▸ DATASET SECTION

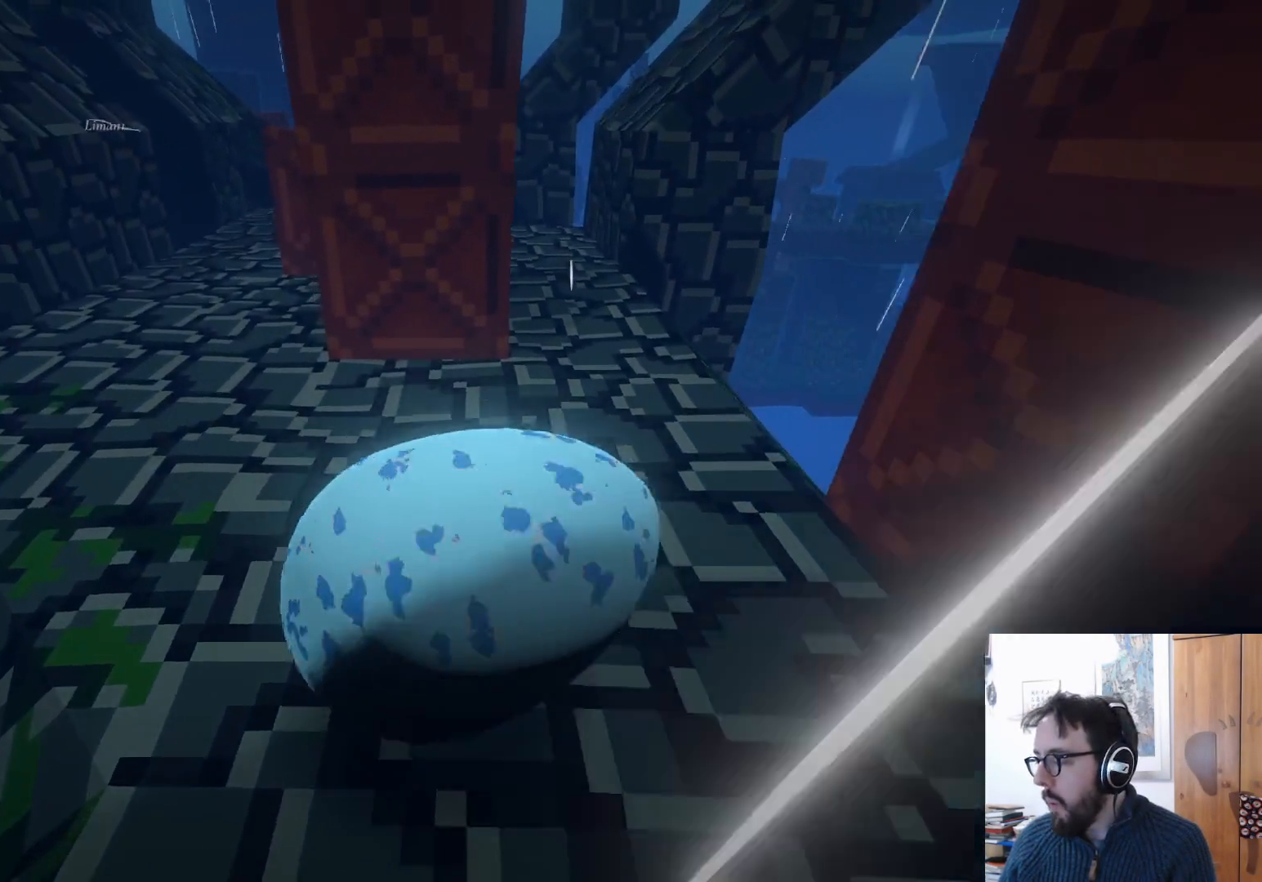
{"buttons": [], "left_stick": "up-right", "right_stick": "center", "events": [[383, "left_stick", "up-right"]]}
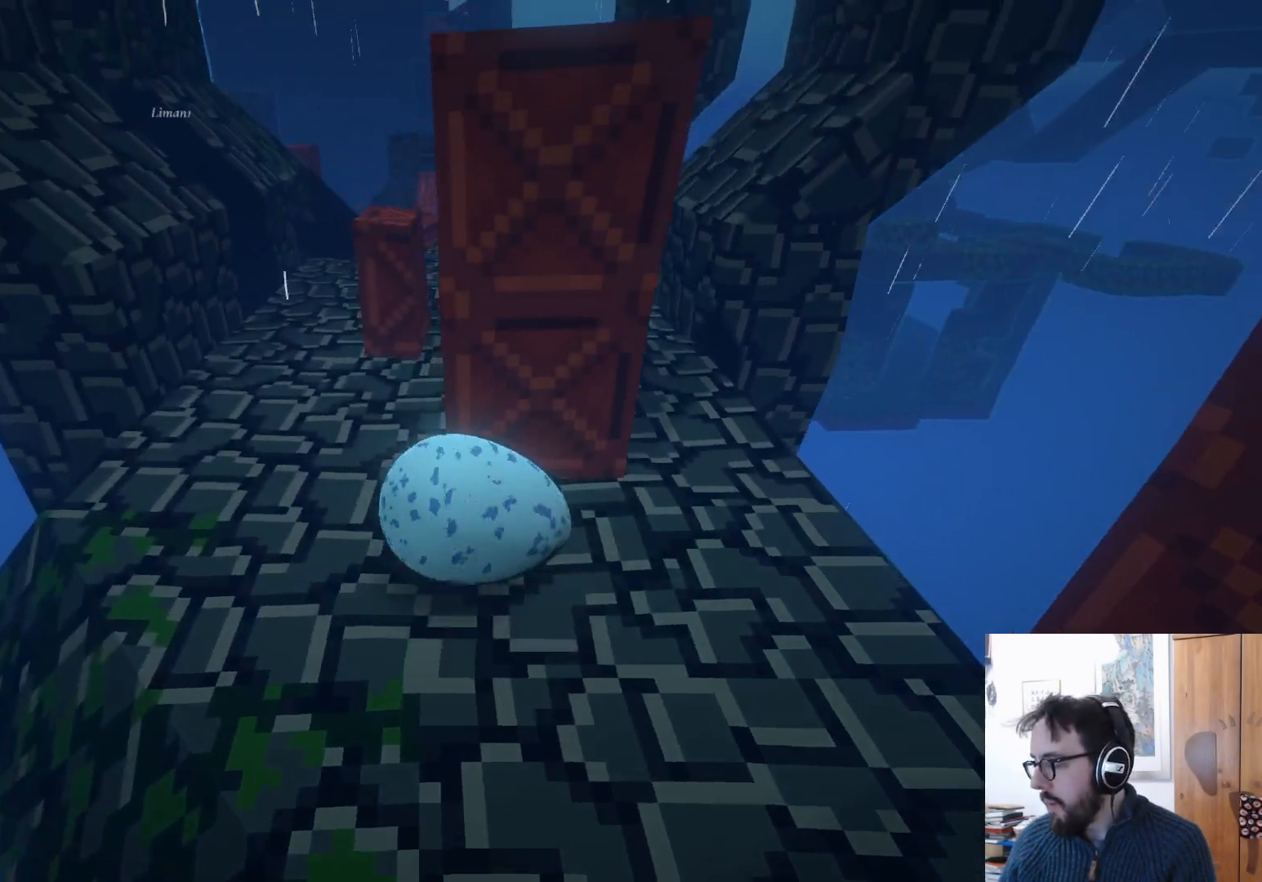
{"buttons": [], "left_stick": "up", "right_stick": "center", "events": [[500, "left_stick", "up"]]}
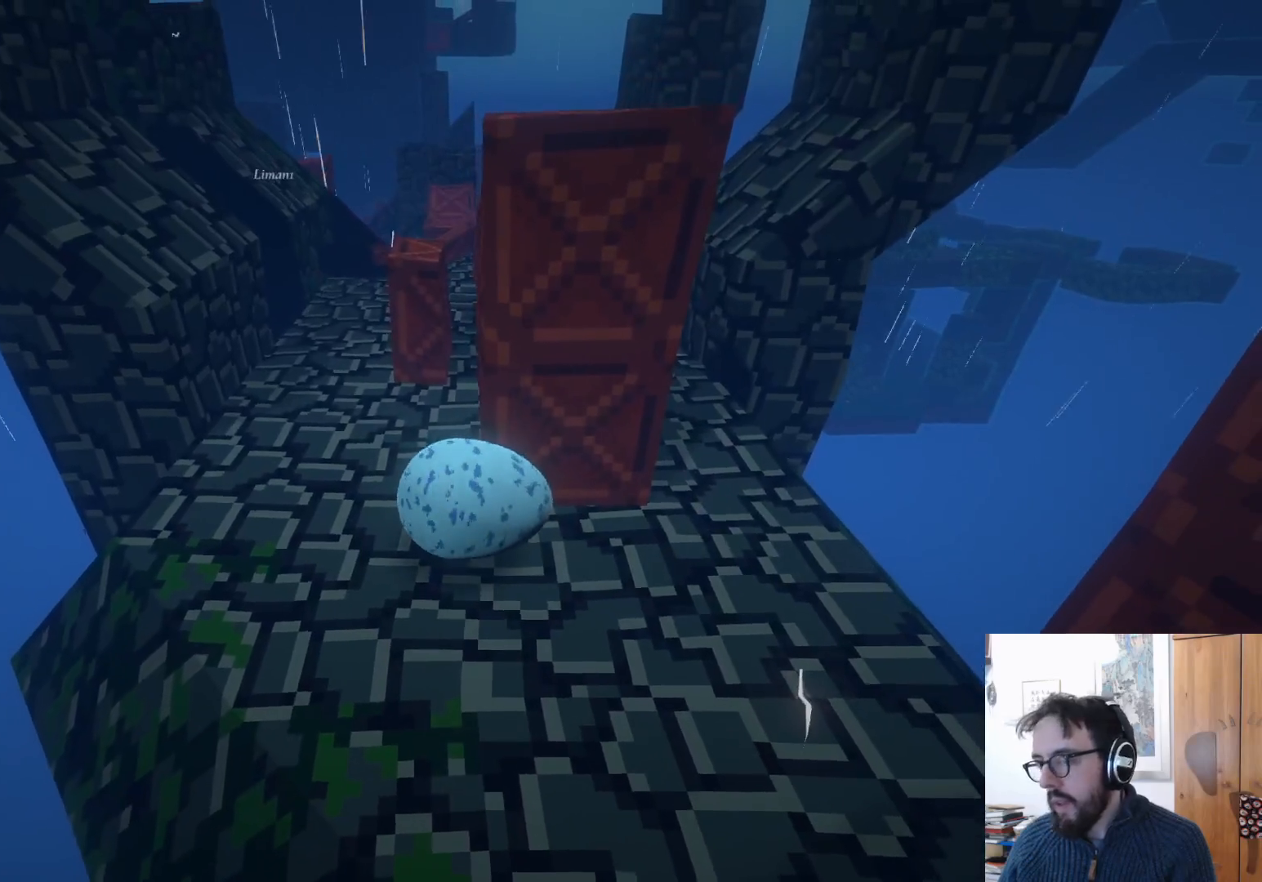
{"buttons": [], "left_stick": "up", "right_stick": "center", "events": []}
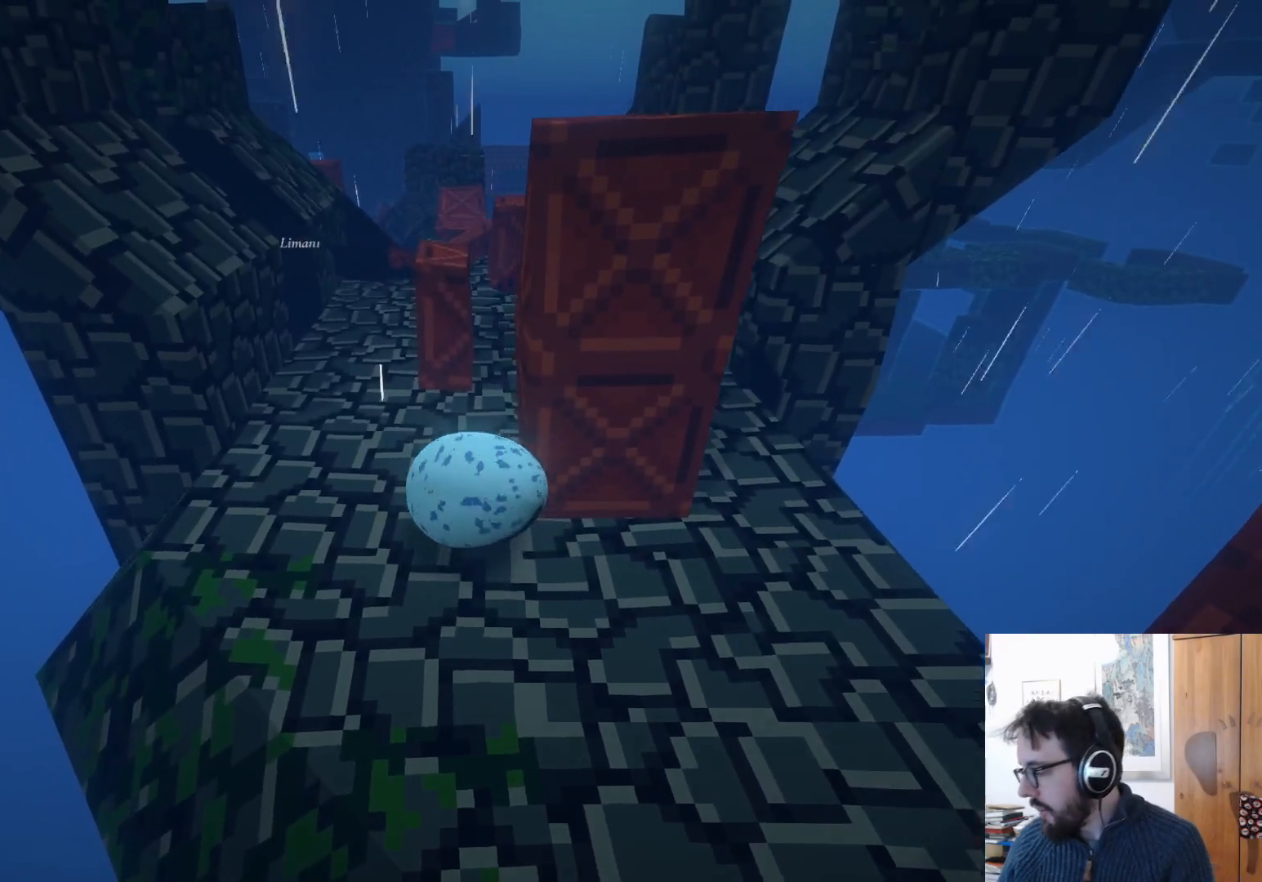
{"buttons": [], "left_stick": "up-right", "right_stick": "center", "events": [[417, "left_stick", "up-right"]]}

▸ TASK STATEMENT
Transcribe all of the material exactly and leave out its pictures.

▸ PROBLEM SOLUTION
{"buttons": [], "left_stick": "up-right", "right_stick": "center", "events": [[383, "left_stick", "up-right"]]}
{"buttons": [], "left_stick": "up", "right_stick": "center", "events": [[500, "left_stick", "up"]]}
{"buttons": [], "left_stick": "up", "right_stick": "center", "events": []}
{"buttons": [], "left_stick": "up-right", "right_stick": "center", "events": [[417, "left_stick", "up-right"]]}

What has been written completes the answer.